Exercise prompt.
Copy the listing below letter for letter, passing over each picture.

Input data.
= = =
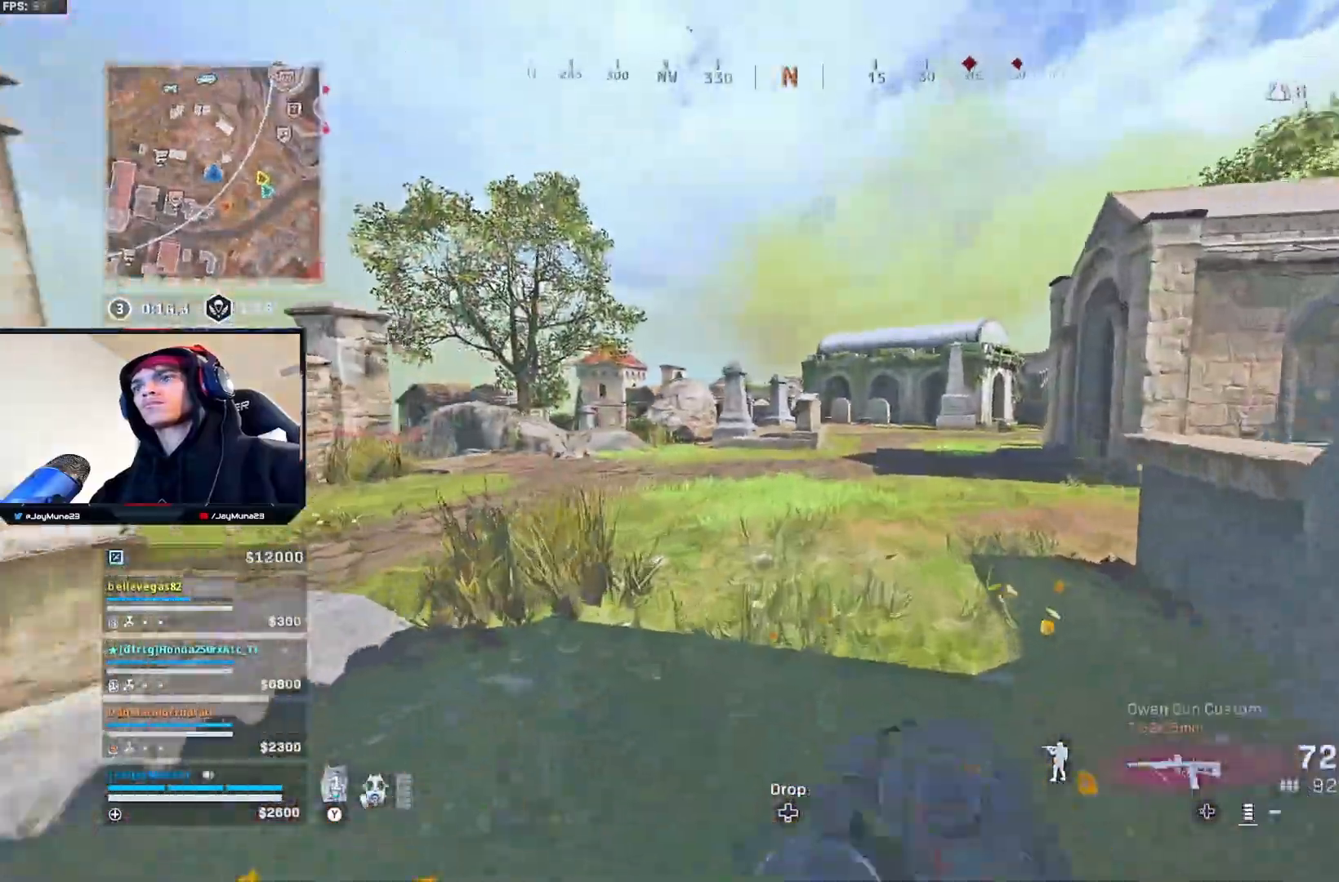
{"buttons": [], "left_stick": "up", "right_stick": "center", "events": [[133, "right_stick", "right"], [350, "right_stick", "center"]]}
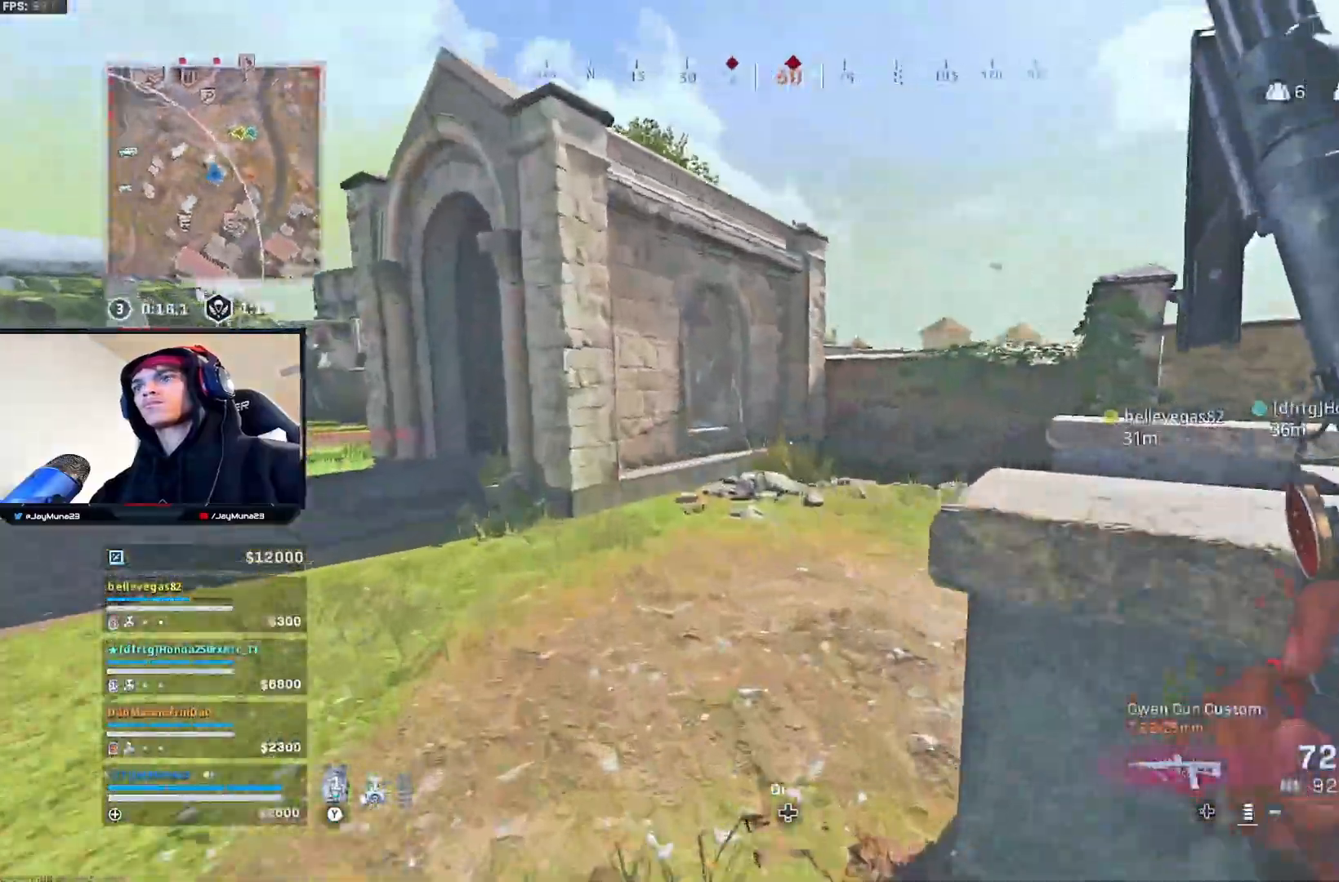
{"buttons": [], "left_stick": "up", "right_stick": "center", "events": [[133, "right_stick", "right"], [250, "right_stick", "center"]]}
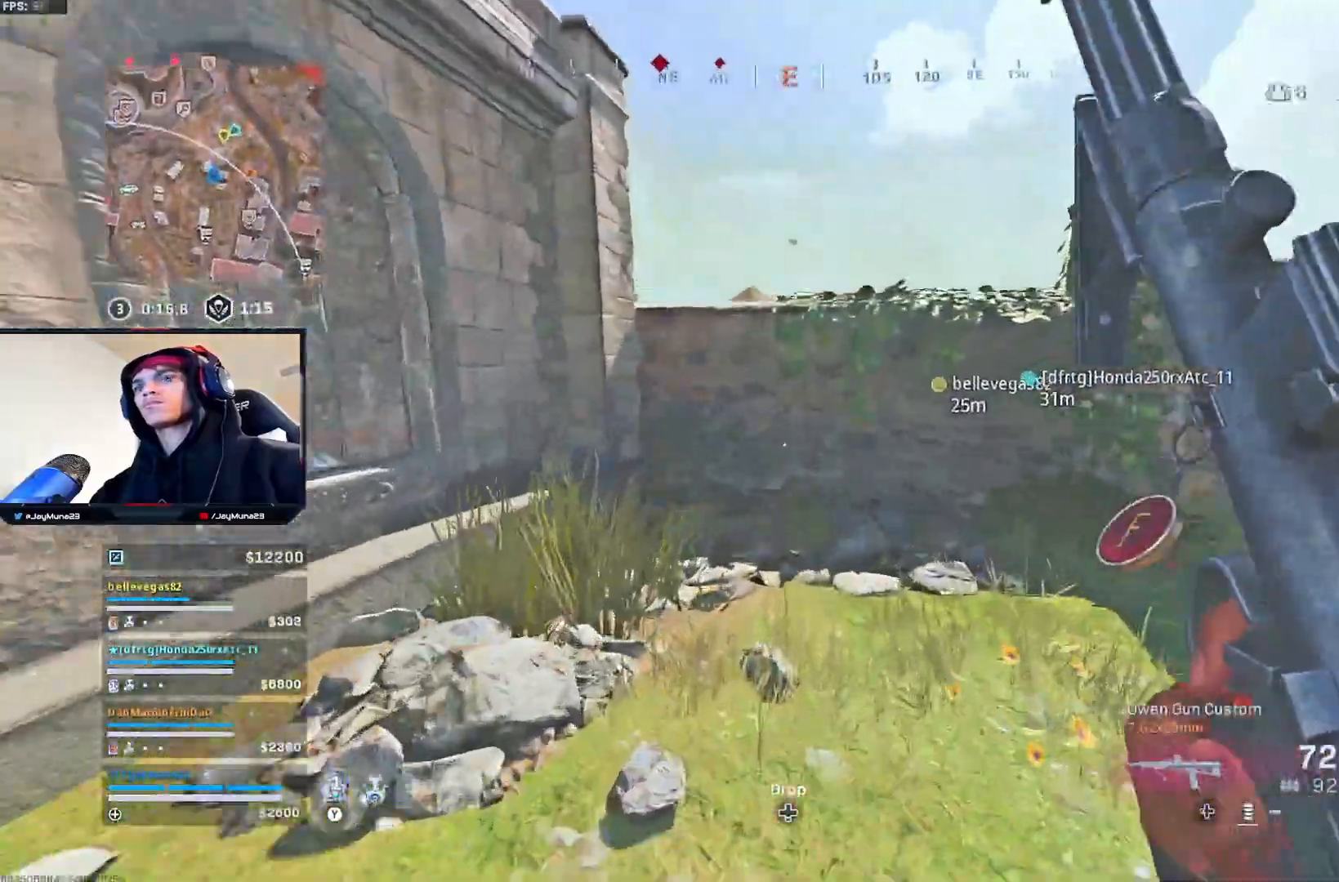
{"buttons": ["A"], "left_stick": "up", "right_stick": "center", "events": [[183, "A", "down"]]}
= = =
Solution to this task.
{"buttons": [], "left_stick": "up", "right_stick": "center", "events": [[133, "right_stick", "right"], [350, "right_stick", "center"]]}
{"buttons": [], "left_stick": "up", "right_stick": "center", "events": [[133, "right_stick", "right"], [250, "right_stick", "center"]]}
{"buttons": ["A"], "left_stick": "up", "right_stick": "center", "events": [[183, "A", "down"]]}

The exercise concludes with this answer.